Pictures aside, reproduce exactly and only the lines from the one containing "List each element's" through the end of the records.

## Stored items from a collection:
Start of Block
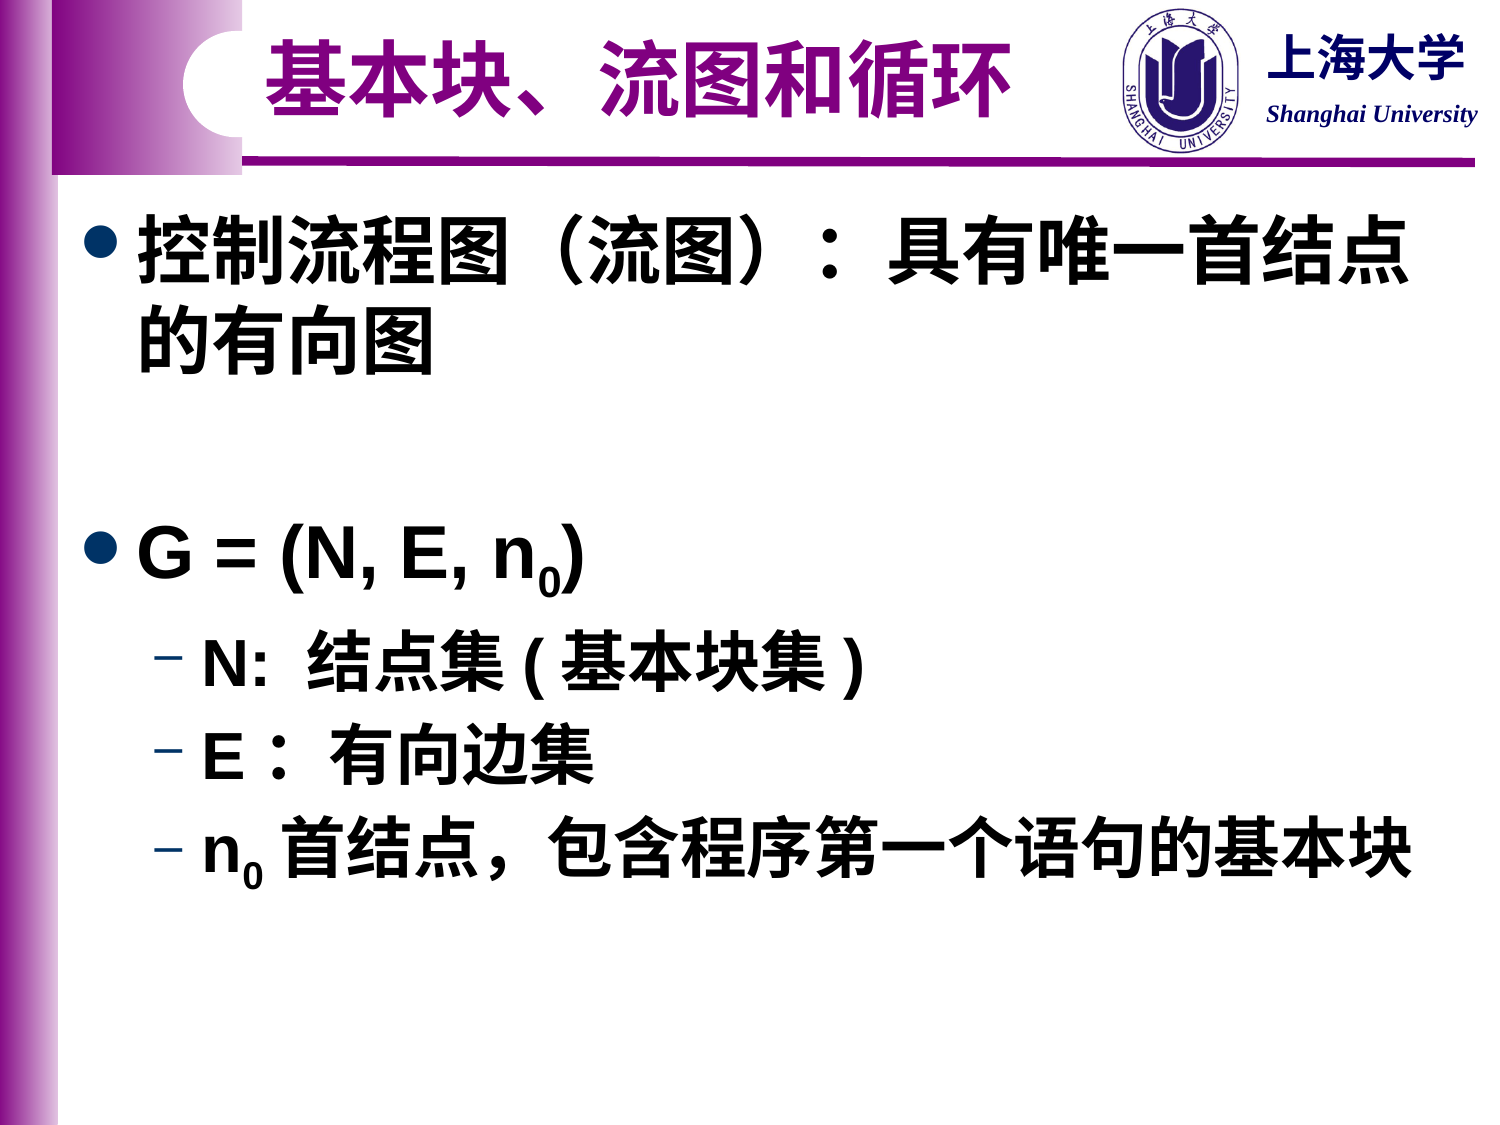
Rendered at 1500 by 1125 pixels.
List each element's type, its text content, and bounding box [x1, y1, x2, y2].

picture [1120, 7, 1241, 154]
text_box 基本块、流图和循环 [249, 31, 1063, 136]
list 控制流程图（流图）：具有唯一首结点的有向图 G = (N, E, n0) N: 结点集(基本块集) E：有向边集 n0首结点，包含程序第一个语句的基本块 [64, 196, 1453, 929]
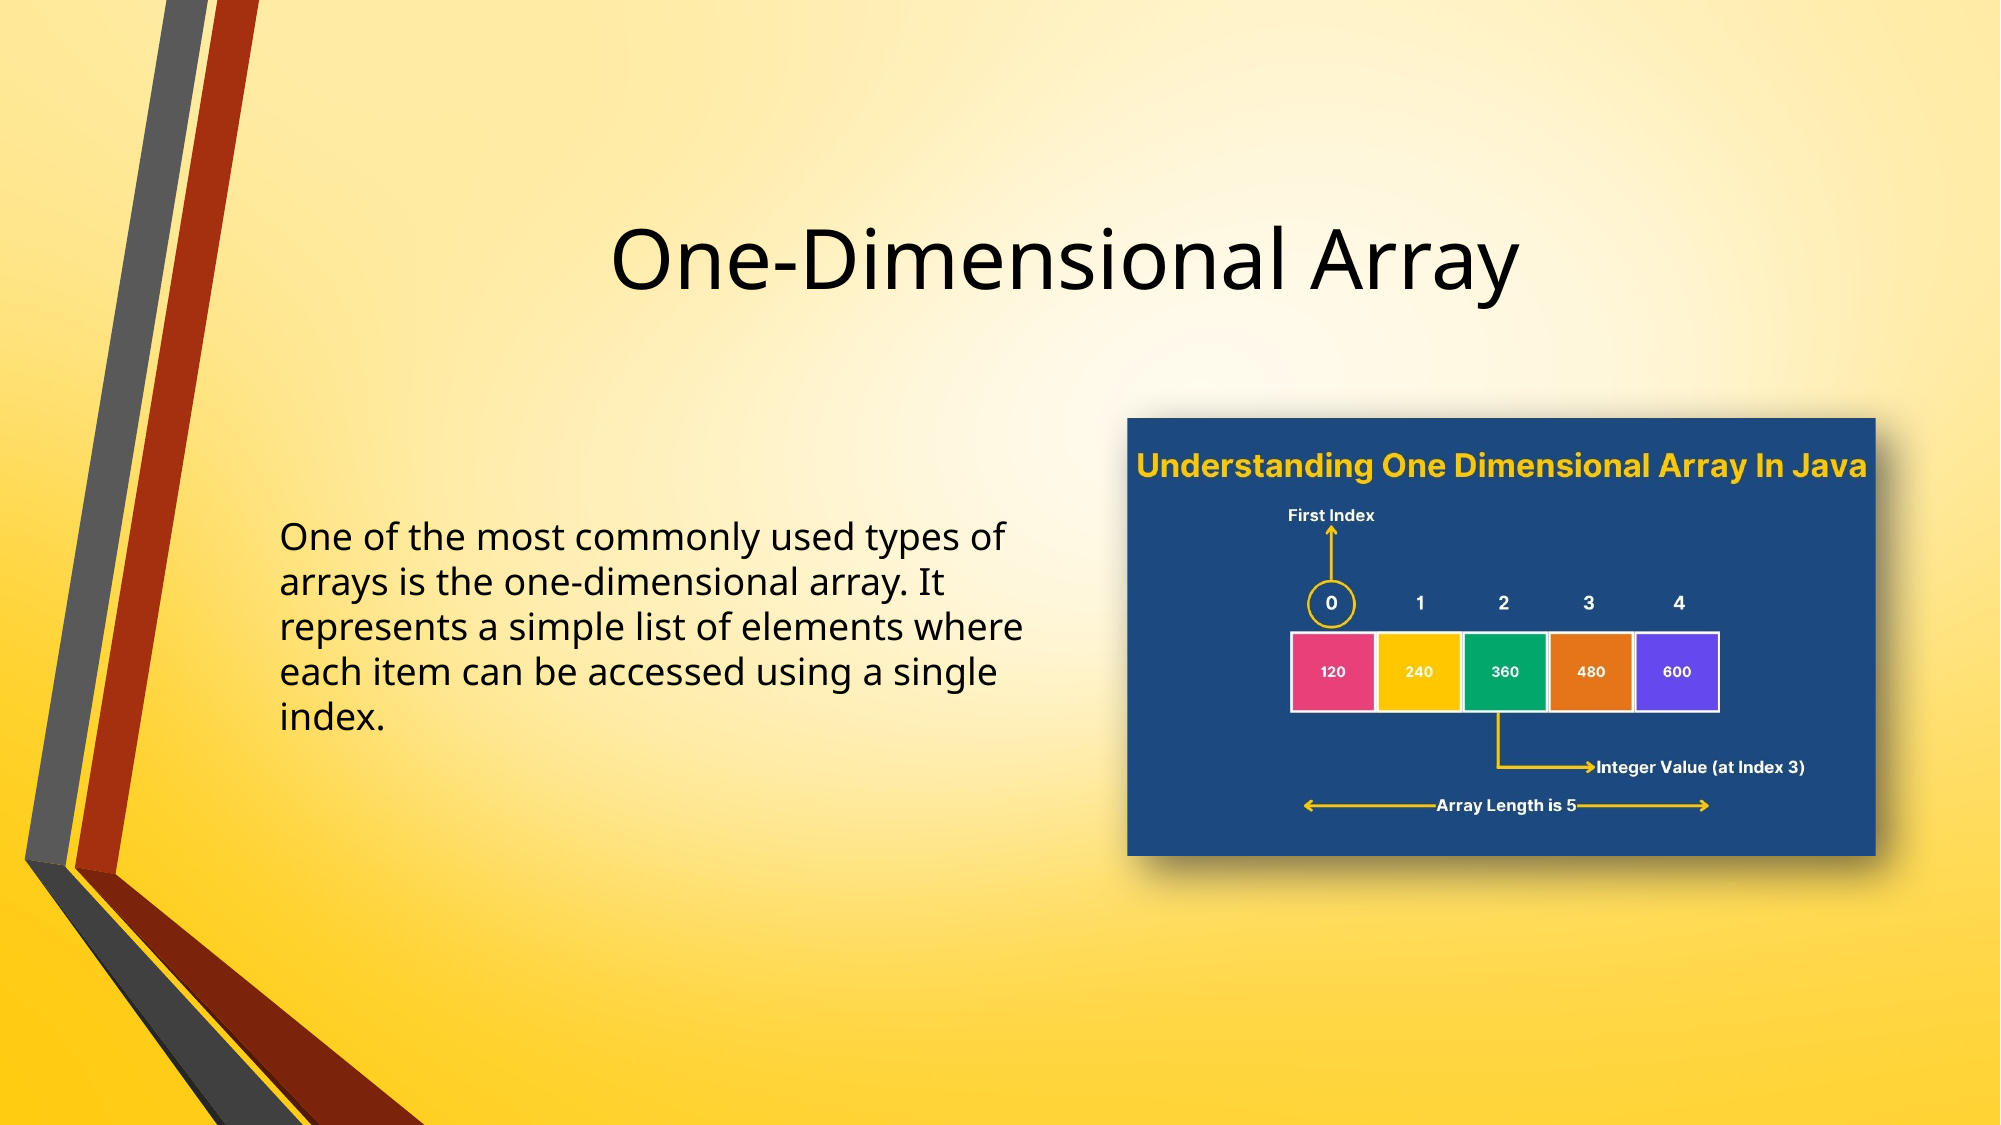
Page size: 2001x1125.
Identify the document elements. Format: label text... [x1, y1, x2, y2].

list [1126, 418, 1876, 856]
text_box One of the most commonly used types of arrays is the one-dimensional array. It represents a simple list of elements where each item can be accessed using a single index. [264, 505, 1066, 746]
title One-Dimensional Array [243, 112, 1887, 400]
End of Block
## WORKED SOLUTION:
List each element's type, its text content, and bounding box [x1, y1, x2, y2].

picture [1120, 7, 1241, 154]
text_box 基本块、流图和循环 [249, 31, 1063, 136]
list 控制流程图（流图）：具有唯一首结点的有向图 G = (N, E, n0) N: 结点集(基本块集) E：有向边集 n0首结点，包含程序第一个语句的基本块 [64, 196, 1453, 929]
Page size: 2001x1125.
Identify the document elements. Format: label text... [x1, y1, x2, y2].

list [1126, 418, 1876, 856]
text_box One of the most commonly used types of arrays is the one-dimensional array. It represents a simple list of elements where each item can be accessed using a single index. [264, 505, 1066, 746]
title One-Dimensional Array [243, 112, 1887, 400]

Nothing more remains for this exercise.